*** DATA TO EXAMINE ***

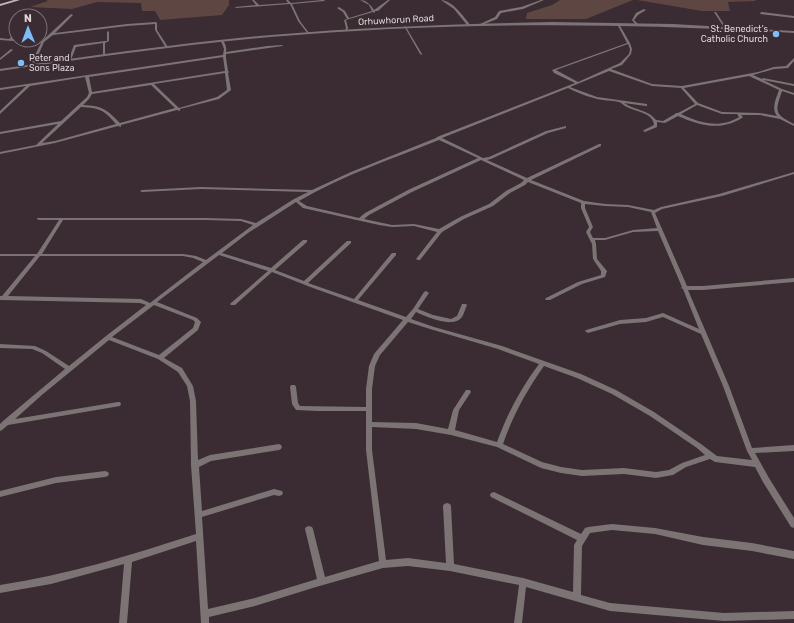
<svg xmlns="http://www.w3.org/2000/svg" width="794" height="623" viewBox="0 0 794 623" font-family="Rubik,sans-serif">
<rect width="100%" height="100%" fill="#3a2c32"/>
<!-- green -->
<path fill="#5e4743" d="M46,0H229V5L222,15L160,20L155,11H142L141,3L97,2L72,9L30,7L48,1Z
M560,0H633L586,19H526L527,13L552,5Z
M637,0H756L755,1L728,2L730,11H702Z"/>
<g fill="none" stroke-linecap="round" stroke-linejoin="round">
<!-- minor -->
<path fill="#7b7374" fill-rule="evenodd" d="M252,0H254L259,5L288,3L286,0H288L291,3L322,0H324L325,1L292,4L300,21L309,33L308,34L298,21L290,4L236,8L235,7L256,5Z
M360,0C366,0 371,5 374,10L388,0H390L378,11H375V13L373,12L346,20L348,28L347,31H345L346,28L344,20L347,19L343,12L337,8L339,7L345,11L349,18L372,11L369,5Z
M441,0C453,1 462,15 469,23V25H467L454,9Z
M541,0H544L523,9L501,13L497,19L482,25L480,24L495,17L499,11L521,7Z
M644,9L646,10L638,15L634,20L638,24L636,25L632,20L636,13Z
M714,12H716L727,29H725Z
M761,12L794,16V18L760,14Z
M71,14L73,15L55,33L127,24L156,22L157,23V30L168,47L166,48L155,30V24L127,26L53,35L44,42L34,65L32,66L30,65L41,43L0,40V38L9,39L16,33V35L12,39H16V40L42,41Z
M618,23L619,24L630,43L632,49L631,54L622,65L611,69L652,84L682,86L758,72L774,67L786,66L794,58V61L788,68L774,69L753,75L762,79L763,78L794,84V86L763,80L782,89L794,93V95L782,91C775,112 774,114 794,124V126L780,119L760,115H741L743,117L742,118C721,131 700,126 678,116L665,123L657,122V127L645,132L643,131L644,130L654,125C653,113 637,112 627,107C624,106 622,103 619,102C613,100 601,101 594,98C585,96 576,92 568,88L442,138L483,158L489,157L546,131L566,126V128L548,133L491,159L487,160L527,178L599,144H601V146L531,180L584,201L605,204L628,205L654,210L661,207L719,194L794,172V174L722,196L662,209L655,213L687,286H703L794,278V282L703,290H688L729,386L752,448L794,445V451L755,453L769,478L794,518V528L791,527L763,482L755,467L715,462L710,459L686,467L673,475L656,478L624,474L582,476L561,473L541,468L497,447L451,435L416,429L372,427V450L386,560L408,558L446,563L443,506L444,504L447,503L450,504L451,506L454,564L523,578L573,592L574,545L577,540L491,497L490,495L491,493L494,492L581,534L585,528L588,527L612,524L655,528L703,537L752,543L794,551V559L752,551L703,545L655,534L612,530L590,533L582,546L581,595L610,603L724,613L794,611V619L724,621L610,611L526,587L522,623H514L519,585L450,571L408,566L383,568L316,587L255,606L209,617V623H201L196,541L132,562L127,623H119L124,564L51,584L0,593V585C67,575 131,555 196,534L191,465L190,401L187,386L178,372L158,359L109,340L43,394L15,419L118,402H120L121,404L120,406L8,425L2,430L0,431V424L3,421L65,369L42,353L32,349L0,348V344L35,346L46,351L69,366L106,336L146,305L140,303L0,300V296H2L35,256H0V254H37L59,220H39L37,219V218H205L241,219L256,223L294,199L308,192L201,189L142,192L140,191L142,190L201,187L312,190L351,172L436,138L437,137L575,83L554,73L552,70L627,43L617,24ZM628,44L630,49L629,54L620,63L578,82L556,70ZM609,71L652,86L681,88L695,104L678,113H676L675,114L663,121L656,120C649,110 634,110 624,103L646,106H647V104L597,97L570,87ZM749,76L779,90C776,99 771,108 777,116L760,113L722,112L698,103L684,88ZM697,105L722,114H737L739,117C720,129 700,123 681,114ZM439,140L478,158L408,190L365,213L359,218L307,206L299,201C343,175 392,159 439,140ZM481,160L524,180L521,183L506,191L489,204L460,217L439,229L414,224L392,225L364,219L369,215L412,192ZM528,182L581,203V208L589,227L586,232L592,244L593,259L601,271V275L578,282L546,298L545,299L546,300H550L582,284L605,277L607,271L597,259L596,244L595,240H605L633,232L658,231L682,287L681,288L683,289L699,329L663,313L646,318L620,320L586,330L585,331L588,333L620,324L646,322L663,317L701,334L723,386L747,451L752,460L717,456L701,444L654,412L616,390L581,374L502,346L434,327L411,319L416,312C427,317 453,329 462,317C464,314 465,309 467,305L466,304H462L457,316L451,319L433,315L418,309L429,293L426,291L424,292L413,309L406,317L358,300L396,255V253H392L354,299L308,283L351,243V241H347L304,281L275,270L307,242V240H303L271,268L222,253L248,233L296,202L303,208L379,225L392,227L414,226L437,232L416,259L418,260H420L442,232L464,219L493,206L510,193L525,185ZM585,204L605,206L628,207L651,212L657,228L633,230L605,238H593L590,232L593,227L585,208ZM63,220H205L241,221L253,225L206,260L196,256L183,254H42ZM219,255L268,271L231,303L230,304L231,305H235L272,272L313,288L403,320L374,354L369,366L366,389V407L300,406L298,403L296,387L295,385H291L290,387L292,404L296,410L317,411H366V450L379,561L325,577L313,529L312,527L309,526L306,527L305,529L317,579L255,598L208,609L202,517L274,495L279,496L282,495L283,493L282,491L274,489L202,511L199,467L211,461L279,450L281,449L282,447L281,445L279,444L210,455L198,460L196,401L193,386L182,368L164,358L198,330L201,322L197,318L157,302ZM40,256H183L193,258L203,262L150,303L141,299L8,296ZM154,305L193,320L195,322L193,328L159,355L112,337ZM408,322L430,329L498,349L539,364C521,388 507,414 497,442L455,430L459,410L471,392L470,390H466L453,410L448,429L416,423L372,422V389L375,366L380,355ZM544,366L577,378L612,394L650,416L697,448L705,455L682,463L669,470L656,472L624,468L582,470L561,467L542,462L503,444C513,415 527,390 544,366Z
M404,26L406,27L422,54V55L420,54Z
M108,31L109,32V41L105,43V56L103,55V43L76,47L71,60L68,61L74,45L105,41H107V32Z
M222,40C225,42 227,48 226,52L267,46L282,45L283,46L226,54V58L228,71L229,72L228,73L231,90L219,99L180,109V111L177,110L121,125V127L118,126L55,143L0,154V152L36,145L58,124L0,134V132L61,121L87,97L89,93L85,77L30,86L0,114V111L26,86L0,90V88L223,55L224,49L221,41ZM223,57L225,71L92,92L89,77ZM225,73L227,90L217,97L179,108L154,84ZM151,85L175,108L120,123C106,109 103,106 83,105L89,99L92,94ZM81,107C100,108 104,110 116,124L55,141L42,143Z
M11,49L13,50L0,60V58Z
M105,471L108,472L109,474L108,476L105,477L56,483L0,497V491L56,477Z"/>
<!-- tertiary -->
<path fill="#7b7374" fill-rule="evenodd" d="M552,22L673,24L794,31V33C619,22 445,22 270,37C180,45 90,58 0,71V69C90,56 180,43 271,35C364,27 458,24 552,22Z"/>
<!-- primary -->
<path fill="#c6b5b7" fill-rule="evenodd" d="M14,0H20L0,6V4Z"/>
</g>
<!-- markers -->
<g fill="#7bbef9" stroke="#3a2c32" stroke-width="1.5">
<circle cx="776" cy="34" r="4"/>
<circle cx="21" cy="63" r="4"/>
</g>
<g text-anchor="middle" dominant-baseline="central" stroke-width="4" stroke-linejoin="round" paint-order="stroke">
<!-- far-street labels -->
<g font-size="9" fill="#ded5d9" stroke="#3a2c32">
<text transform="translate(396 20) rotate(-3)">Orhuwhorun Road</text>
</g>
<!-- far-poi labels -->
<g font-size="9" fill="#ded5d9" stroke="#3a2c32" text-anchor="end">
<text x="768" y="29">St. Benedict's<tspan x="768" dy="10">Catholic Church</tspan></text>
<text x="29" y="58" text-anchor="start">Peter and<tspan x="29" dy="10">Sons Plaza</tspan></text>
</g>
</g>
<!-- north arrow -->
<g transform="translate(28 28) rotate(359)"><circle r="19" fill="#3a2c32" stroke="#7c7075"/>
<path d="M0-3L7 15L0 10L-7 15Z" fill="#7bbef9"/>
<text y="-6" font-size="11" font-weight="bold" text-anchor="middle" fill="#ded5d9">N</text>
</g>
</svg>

*** End of DATA TO EXAMINE ***
*** DATA TO EXAMINE ***

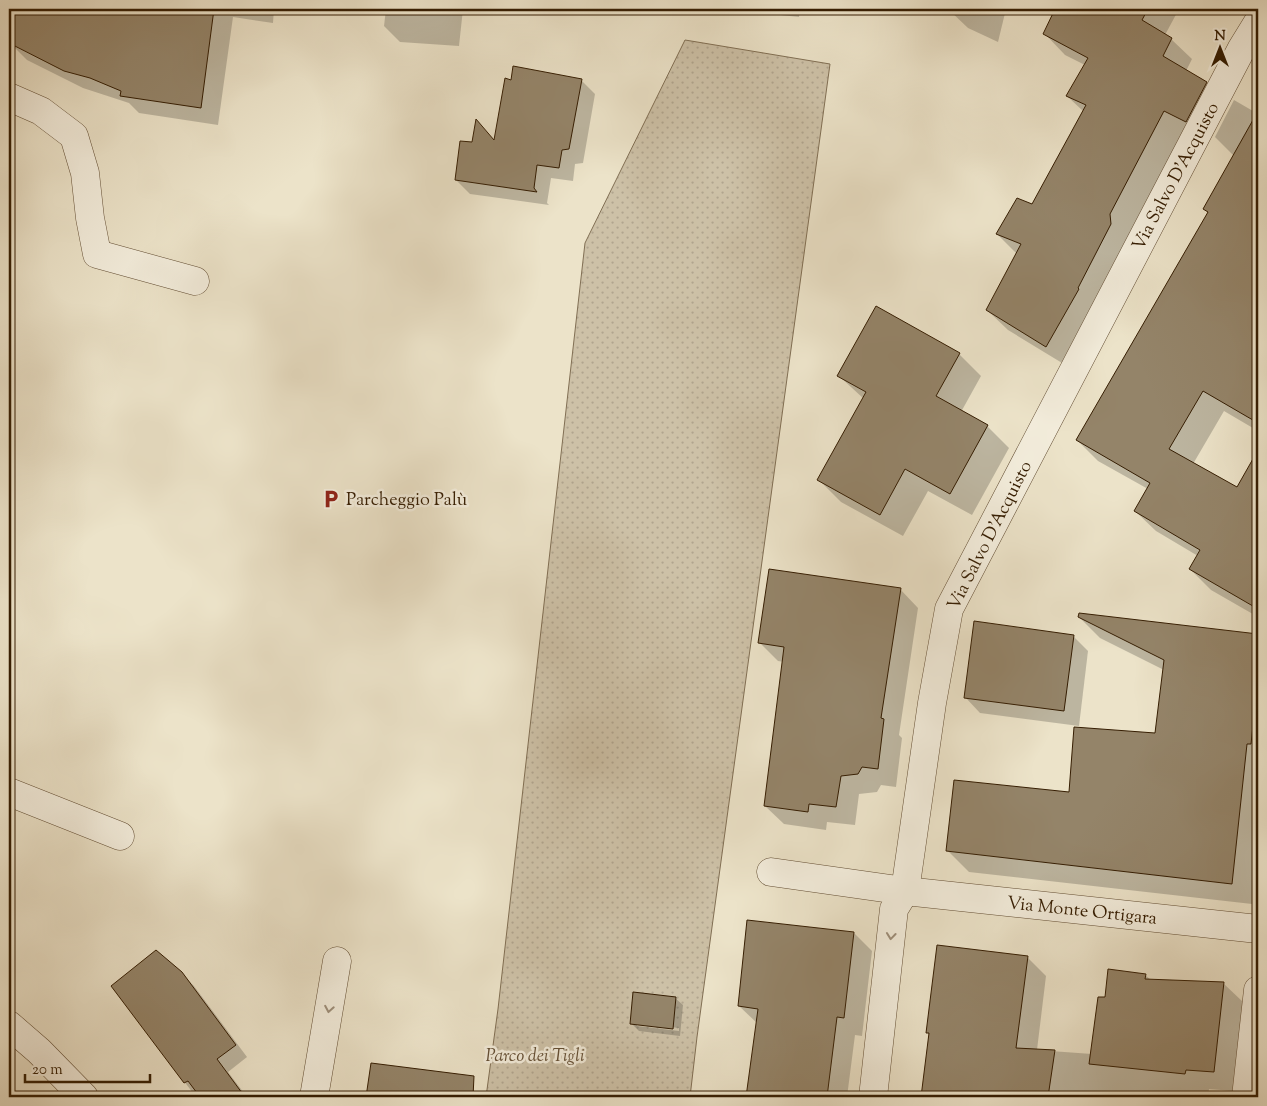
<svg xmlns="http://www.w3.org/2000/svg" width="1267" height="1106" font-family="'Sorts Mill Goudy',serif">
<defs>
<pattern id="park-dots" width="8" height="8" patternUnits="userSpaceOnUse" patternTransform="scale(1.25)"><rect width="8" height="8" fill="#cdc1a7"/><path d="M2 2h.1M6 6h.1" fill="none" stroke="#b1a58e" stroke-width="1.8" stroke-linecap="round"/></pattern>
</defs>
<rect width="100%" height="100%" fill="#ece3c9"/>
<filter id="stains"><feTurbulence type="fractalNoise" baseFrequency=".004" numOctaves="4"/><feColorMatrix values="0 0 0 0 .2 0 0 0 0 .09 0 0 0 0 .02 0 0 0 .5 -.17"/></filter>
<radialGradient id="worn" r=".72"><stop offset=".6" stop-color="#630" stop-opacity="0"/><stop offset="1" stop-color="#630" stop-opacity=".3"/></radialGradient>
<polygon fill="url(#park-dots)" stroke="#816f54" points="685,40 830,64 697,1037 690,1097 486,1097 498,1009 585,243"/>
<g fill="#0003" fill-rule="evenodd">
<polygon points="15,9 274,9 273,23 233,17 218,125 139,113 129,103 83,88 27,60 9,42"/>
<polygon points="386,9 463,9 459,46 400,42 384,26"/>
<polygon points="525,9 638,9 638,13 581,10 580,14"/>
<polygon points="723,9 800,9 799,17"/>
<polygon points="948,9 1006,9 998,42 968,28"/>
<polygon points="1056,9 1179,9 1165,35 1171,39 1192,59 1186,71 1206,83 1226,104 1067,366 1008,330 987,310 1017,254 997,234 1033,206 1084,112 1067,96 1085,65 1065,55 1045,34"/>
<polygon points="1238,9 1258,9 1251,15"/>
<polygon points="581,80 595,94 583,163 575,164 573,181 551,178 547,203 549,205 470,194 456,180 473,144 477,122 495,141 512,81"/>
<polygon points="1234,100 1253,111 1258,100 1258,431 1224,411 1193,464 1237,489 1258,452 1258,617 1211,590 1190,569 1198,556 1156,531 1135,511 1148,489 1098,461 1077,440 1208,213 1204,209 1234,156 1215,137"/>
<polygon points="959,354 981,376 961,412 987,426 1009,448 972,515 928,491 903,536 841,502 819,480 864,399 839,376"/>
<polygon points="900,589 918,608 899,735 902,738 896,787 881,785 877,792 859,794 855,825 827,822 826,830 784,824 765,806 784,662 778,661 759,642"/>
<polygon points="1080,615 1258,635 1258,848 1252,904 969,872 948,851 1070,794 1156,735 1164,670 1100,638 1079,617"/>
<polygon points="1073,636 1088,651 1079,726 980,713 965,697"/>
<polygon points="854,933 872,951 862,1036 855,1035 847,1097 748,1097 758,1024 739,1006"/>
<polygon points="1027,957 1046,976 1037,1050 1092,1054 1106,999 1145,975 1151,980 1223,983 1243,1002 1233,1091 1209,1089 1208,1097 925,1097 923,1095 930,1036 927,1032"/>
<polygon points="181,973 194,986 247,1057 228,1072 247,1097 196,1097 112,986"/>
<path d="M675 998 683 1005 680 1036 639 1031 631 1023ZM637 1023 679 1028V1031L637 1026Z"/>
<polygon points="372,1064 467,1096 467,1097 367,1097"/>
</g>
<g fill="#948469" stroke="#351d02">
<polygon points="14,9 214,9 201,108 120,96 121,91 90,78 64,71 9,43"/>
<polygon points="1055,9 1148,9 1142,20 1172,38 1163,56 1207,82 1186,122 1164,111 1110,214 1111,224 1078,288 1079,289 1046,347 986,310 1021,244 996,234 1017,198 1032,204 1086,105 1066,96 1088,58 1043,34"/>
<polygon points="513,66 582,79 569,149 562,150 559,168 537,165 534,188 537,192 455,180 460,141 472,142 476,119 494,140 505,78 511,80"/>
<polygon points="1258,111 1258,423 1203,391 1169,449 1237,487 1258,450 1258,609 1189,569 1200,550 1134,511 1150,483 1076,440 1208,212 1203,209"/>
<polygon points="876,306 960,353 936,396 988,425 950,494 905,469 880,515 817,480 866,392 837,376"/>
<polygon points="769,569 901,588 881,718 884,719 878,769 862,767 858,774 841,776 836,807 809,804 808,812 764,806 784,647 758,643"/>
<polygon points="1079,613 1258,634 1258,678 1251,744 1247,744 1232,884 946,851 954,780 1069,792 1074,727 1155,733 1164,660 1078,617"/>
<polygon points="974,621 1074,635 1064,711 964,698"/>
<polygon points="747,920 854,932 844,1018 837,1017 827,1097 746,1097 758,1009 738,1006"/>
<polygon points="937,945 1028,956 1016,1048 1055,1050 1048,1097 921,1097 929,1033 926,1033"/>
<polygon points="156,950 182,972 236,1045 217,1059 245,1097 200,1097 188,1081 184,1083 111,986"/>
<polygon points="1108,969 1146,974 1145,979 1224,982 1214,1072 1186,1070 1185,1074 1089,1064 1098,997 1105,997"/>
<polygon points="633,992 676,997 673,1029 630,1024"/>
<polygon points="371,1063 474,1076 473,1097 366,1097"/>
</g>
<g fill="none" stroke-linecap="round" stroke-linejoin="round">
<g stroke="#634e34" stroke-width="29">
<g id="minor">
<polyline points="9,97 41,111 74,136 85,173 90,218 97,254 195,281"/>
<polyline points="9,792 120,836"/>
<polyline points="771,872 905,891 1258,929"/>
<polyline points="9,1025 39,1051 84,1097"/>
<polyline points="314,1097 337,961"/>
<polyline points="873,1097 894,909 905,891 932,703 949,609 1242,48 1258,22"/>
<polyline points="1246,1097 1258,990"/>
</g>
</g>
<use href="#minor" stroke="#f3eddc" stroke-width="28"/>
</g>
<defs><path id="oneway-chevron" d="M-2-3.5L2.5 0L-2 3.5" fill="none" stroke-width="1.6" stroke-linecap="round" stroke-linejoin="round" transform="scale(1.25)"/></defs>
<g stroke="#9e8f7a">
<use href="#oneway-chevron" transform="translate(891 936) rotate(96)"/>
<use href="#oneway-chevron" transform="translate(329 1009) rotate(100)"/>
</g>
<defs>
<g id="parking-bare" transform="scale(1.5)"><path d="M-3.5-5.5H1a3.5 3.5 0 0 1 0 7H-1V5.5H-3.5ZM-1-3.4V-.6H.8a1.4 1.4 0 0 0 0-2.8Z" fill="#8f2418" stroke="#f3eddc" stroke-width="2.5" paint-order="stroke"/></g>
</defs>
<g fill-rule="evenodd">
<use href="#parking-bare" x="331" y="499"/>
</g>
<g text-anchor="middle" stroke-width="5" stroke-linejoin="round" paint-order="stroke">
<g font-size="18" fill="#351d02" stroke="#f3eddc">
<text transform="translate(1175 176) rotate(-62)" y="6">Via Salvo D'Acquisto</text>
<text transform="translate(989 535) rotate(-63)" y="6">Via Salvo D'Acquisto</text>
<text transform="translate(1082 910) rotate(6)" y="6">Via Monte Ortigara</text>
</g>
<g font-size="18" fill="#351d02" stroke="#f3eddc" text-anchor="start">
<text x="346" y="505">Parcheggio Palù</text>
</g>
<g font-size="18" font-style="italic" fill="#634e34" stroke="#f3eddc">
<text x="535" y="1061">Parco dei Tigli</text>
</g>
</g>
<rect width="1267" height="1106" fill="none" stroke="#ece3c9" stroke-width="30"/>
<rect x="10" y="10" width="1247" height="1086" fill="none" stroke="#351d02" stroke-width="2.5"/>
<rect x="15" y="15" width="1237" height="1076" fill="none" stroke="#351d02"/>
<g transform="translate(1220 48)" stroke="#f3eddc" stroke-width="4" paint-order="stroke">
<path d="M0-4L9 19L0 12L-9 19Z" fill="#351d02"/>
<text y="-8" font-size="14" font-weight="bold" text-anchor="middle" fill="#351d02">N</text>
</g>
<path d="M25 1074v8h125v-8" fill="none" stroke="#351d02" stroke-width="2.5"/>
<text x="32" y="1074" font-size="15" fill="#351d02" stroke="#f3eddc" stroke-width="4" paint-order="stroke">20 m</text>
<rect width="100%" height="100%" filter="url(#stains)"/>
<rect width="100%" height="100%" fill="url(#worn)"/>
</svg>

*** End of DATA TO EXAMINE ***

*ASSIGNMENT*
The expected answer is a copy of every line in the entries that holds the word "weight".

*RESULT OF THIS TASK*
<text y="-6" font-size="11" font-weight="bold" text-anchor="middle" fill="#ded5d9">N</text>
<text y="-8" font-size="14" font-weight="bold" text-anchor="middle" fill="#351d02">N</text>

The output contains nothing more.